A 70-year-old male visited our hospital, complaining of blue staining of the towels after wiping the sweat, which he noticed 10 months ago. He had past histories of lung squamous cell carcinoma, paroxysmal atrial fibrillation, hypertension, hyperlipidemia, emphysema, reflux esophagitis, cerebral infarction, and bronchial asthma. He was taking many drugs for over 5 years, such as prednisolone, nifedipine, clotiazepam, olmesartan medoxomil, esomeprazole magnesium hydrate, cibenzoline succinate, dabigatran etexilate methanesulfonate, fluvastatin sodium, and montelukast sodium. He brought a towel wiping his axilla, which was turned to pale blue (Figure 1). Dermatological examination revealed normal skin appearance. He denied hyperhidrosis and seasonal alteration. Results of laboratory examination including complete blood count, and liver and kidney functions were normal.
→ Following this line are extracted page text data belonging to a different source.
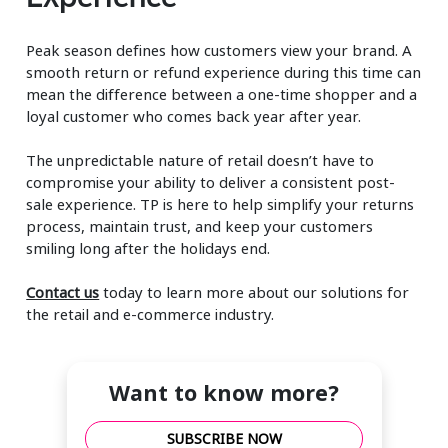
Peak season defines how customers view your brand. A
smooth return or refund experience during this time can
mean the difference between a one-time shopper and a
loyal customer who comes back year after year.
The unpredictable nature of retail doesn’t have to
compromise your ability to deliver a consistent post-
sale experience. TP is here to help simplify your returns
process, maintain trust, and keep your customers
smiling long after the holidays end.
Contact us
today to learn more about our solutions for
the retail and e-commerce industry.
Want to know more?
SUBSCRIBE NOW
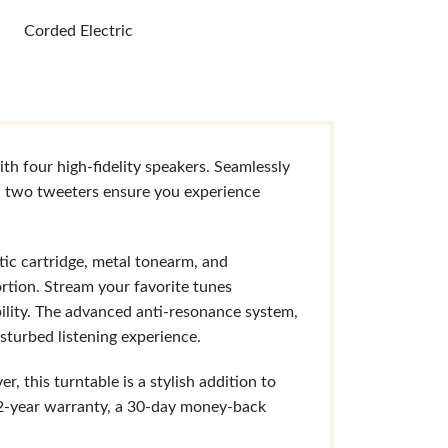
Corded Electric
th four high-fidelity speakers. Seamlessly
d two tweeters ensure you experience
c cartridge, metal tonearm, and
rtion. Stream your favorite tunes
bility. The advanced anti-resonance system,
isturbed listening experience.
 this turntable is a stylish addition to
 2-year warranty, a 30-day money-back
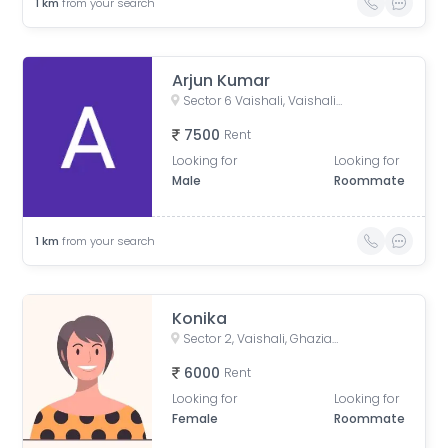
1
km
from your search
Arjun Kumar
Sector 6 Vaishali, Vaishali, Ghaziabad, Uttar Pradesh, India
7500
Rent
Looking for
Looking for
Male
Roommate
1
km
from your search
Konika
Sector 2, Vaishali, Ghaziabad, Uttar Pradesh, India
6000
Rent
Looking for
Looking for
Female
Roommate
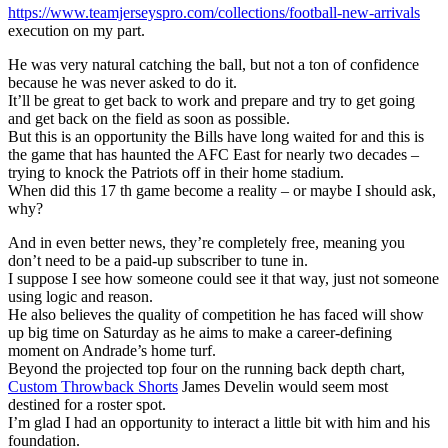
https://www.teamjerseyspro.com/collections/football-new-arrivals
execution on my part.
He was very natural catching the ball, but not a ton of confidence
because he was never asked to do it.
It’ll be great to get back to work and prepare and try to get going
and get back on the field as soon as possible.
But this is an opportunity the Bills have long waited for and this is
the game that has haunted the AFC East for nearly two decades –
trying to knock the Patriots off in their home stadium.
When did this 17 th game become a reality – or maybe I should ask,
why?
And in even better news, they’re completely free, meaning you
don’t need to be a paid-up subscriber to tune in.
I suppose I see how someone could see it that way, just not someone
using logic and reason.
He also believes the quality of competition he has faced will show
up big time on Saturday as he aims to make a career-defining
moment on Andrade’s home turf.
Beyond the projected top four on the running back depth chart,
Custom Throwback Shorts
James Develin would seem most
destined for a roster spot.
I’m glad I had an opportunity to interact a little bit with him and his
foundation.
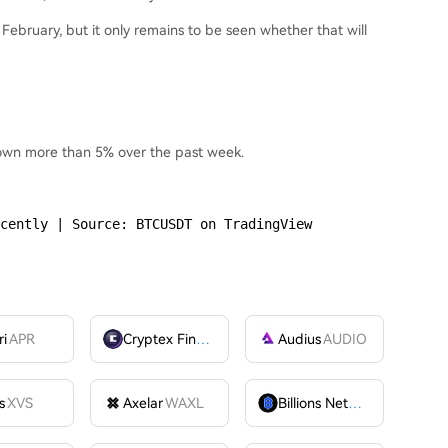
in February, but it only remains to be seen whether that will
 down more than 5% over the past week.
cently | Source: BTCUSDT on TradingView
ri
APR
Cryptex Finance
CTX
Audius
AUDIO
s
XVS
Axelar
WAXL
Billions Network
BILL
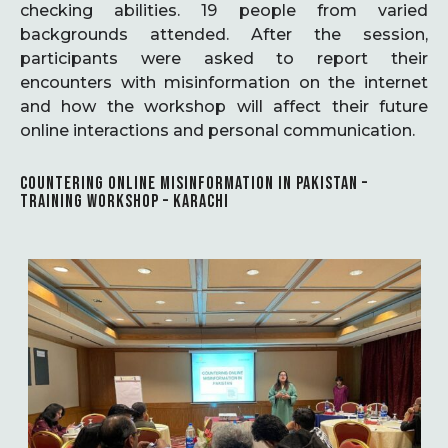
checking abilities. 19 people from varied
backgrounds attended. After the session,
participants were asked to report their
encounters with misinformation on the internet
and how the workshop will affect their future
online interactions and personal communication.
COUNTERING ONLINE MISINFORMATION IN PAKISTAN –
TRAINING WORKSHOP – KARACHI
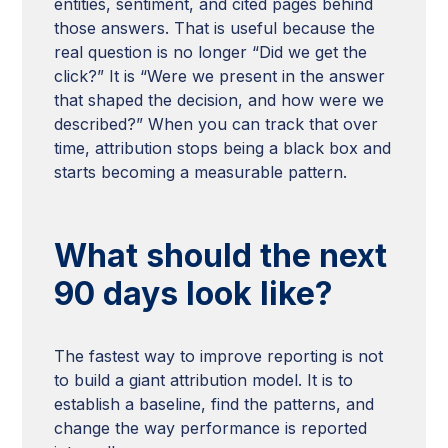
entities, sentiment, and cited pages behind
those answers. That is useful because the
real question is no longer “Did we get the
click?” It is “Were we present in the answer
that shaped the decision, and how were we
described?” When you can track that over
time, attribution stops being a black box and
starts becoming a measurable pattern.
What should the next
90 days look like?
The fastest way to improve reporting is not
to build a giant attribution model. It is to
establish a baseline, find the patterns, and
change the way performance is reported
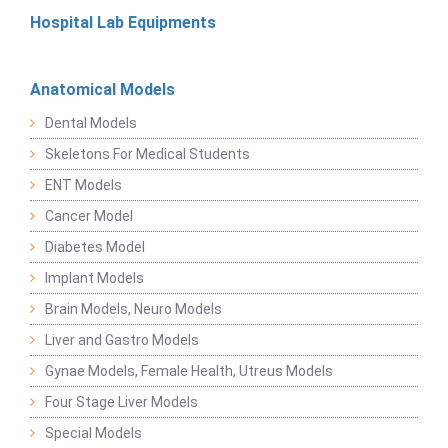
Hospital Lab Equipments
Anatomical Models
Dental Models
Skeletons For Medical Students
ENT Models
Cancer Model
Diabetes Model
Implant Models
Brain Models, Neuro Models
Liver and Gastro Models
Gynae Models, Female Health, Utreus Models
Four Stage Liver Models
Special Models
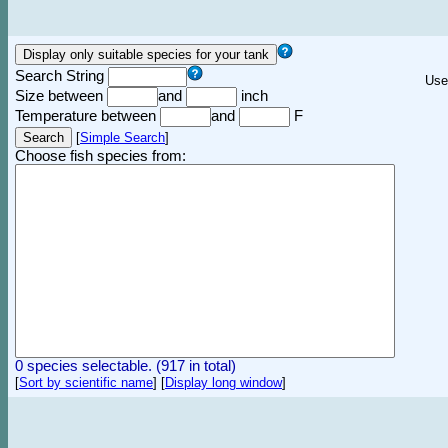
Search String
Use
Size between
and
inch
Temperature between
and
F
[
Simple Search
]
Choose fish species from:
0 species selectable. (917 in total)
[
Sort by scientific name
]
[
Display long window
]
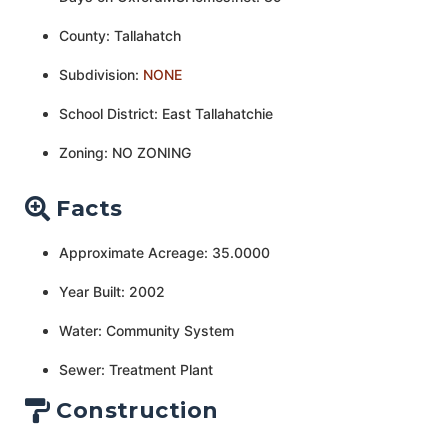
County: Tallahatch
Subdivision:
NONE
School District: East Tallahatchie
Zoning: NO ZONING
Facts
Approximate Acreage: 35.0000
Year Built: 2002
Water: Community System
Sewer: Treatment Plant
Construction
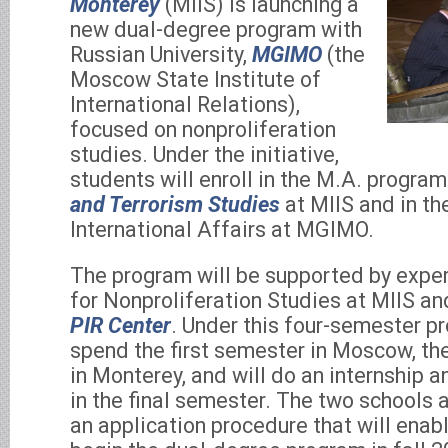
Monterey
(MIIS) is launching a
new dual-degree program with
Russian University,
MGIMO
(the
Moscow State Institute of
International Relations),
focused on nonproliferation
studies. Under the initiative,
students will enroll in the M.A. program
and Terrorism Studies
at MIIS and in th
International Affairs at MGIMO.
The program will be supported by exper
for Nonproliferation Studies at MIIS 
PIR Center
. Under this four-semester pr
spend the first semester in Moscow, t
in Monterey, and will do an internship 
in the final semester. The two schools a
an application procedure that will enabl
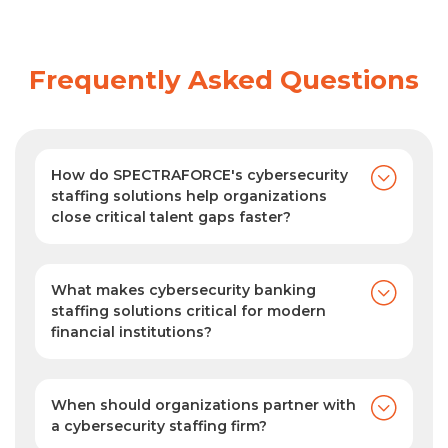
Frequently Asked Questions
How do SPECTRAFORCE's cybersecurity
staffing solutions help organizations
close critical talent gaps faster?
SPECTRAFORCE taps into a vast, active
cybersecurity talent pool with industry-
specific expertise to deliver suitable,
What makes cybersecurity banking
carefully matched candidate profiles in an
staffing solutions critical for modern
financial institutions?
average of just 1.5 days, helping
Modern banks are prime targets for
organizations close hiring gaps faster.
cyberattacks. SPECTRAFORCE's
cybersecurity banking staffing solutions
When should organizations partner with
help financial institutions find and deploy
a cybersecurity staffing firm?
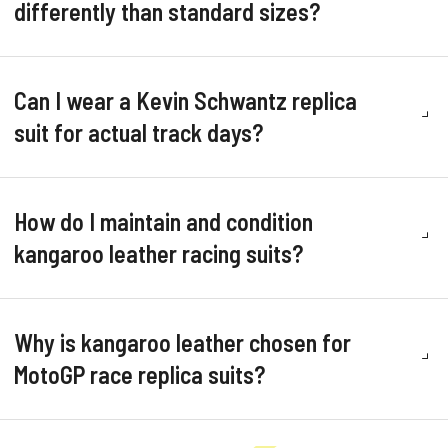
differently than standard sizes?
Can I wear a Kevin Schwantz replica
suit for actual track days?
How do I maintain and condition
kangaroo leather racing suits?
Why is kangaroo leather chosen for
MotoGP race replica suits?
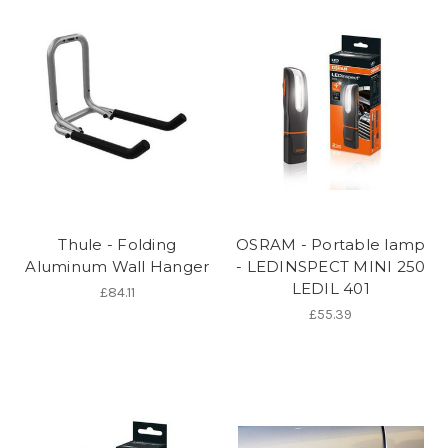
Thule - Folding
OSRAM - Portable lamp
Aluminum Wall Hanger
- LEDINSPECT MINI 250
LEDIL 401
£84.11
£55.39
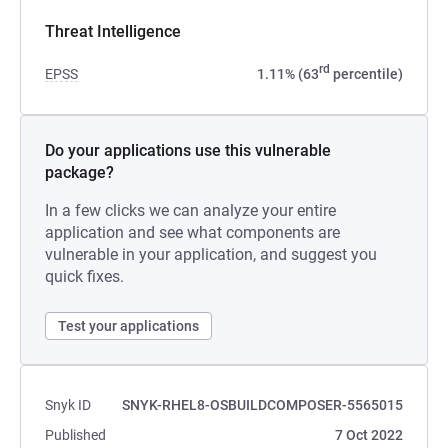
Threat Intelligence
rd
EPSS
1.11% (63
percentile)
Do your applications use this vulnerable
package?
In a few clicks we can analyze your entire
application and see what components are
vulnerable in your application, and suggest you
quick fixes.
Test your applications
Snyk ID
SNYK-RHEL8-OSBUILDCOMPOSER-5565015
Published
7 Oct 2022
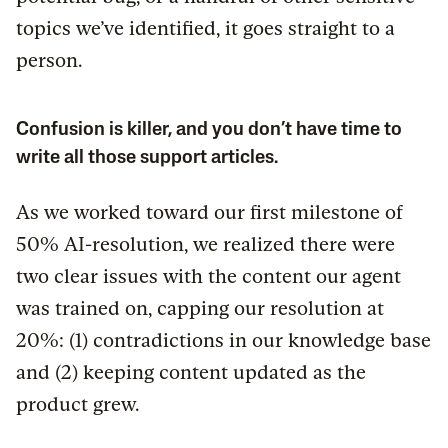
topics we’ve identified, it goes straight to a
person.
Confusion is killer, and you don’t have time to
write all those support articles.
As we worked toward our first milestone of
50% AI-resolution, we realized there were
two clear issues with the content our agent
was trained on, capping our resolution at
20%: (1) contradictions in our knowledge base
and (2) keeping content updated as the
product grew.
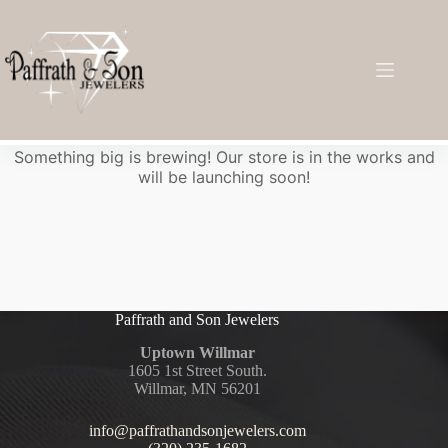
Great things are on the horizon
Something big is brewing! Our store is in the works and
will be launching soon!
Paffrath and Son Jewelers
Uptown Willmar
1605 1st Street South.
Willmar, MN 56201
info@paffrathandsonjewelers.com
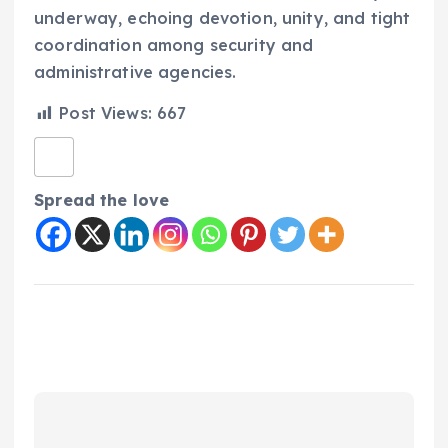
underway, echoing devotion, unity, and tight
coordination among security and
administrative agencies.
Post Views:
667
Spread the love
He denied occupational and environmental changes in recent years. He did not want biopsy. Based on the clinical examination, we diagnosed this case as apocrine chromhidrosis.

Apocrine chromhidrosis targets the axilla, face and areola. Secretion of colored sweat, such as yellow, blue, green, or black, has been reported, which depends on the levels of oxidation of lipofuscin secreted in apocrine glands [1]. Also, trypsine, melanin, and haeme breakdown products have been implicated as possible color-producing molecules. Also, substance P is implicated as a possible pathogenic factor, because the application of topical capsaicin reduced chromhidrosis [2]. By contrast, pseudo-eccrine chromhidrosis is production of colorless sweat which turned colored when it reached the skin and reacts with chromogenic bacterial products, chemicals, paints, and dyes [3]. True eccrine chromhidrosis is exceedingly rare, and conditions are induced by eccrine secretion of water-soluble agents such as dyes and drugs, without systemic diseases. The patient was previously treated with antibiotics (clarithromycin) for his emphysema, however, colored seating was unchanged. Also, he does not contact with chemicals, paints, or dyes in his occupation or hobbies. Nor he did use perfume. Therefore, we denied pseudo-eccrine chromhidrosis.

In the majority of cases, apocrine chromhidrosis occur in puberty. Cases of either pediatric or elderly onset are few. To date, apocrine chromhidrosis in elderly persons have been reported in only a few cases, which occurred at the ages of 60, 62, and 76 years old [4-6]. Our patient belongs to the cases with late-onset of chromhidrosis. The reason of late-onset of chromhidrosis is unknown; however, tartrazine coating of bisacodyl, a purgative, has been suggested to be causative for eccrine chromhidrosis [7]. In our case, the patient had taken various kinds of drugs, which however were unchanged for over 5 years. Therefore, we consider that the association of drugs are unlikely to play a causative role in the induction of chromhidrosis in our case.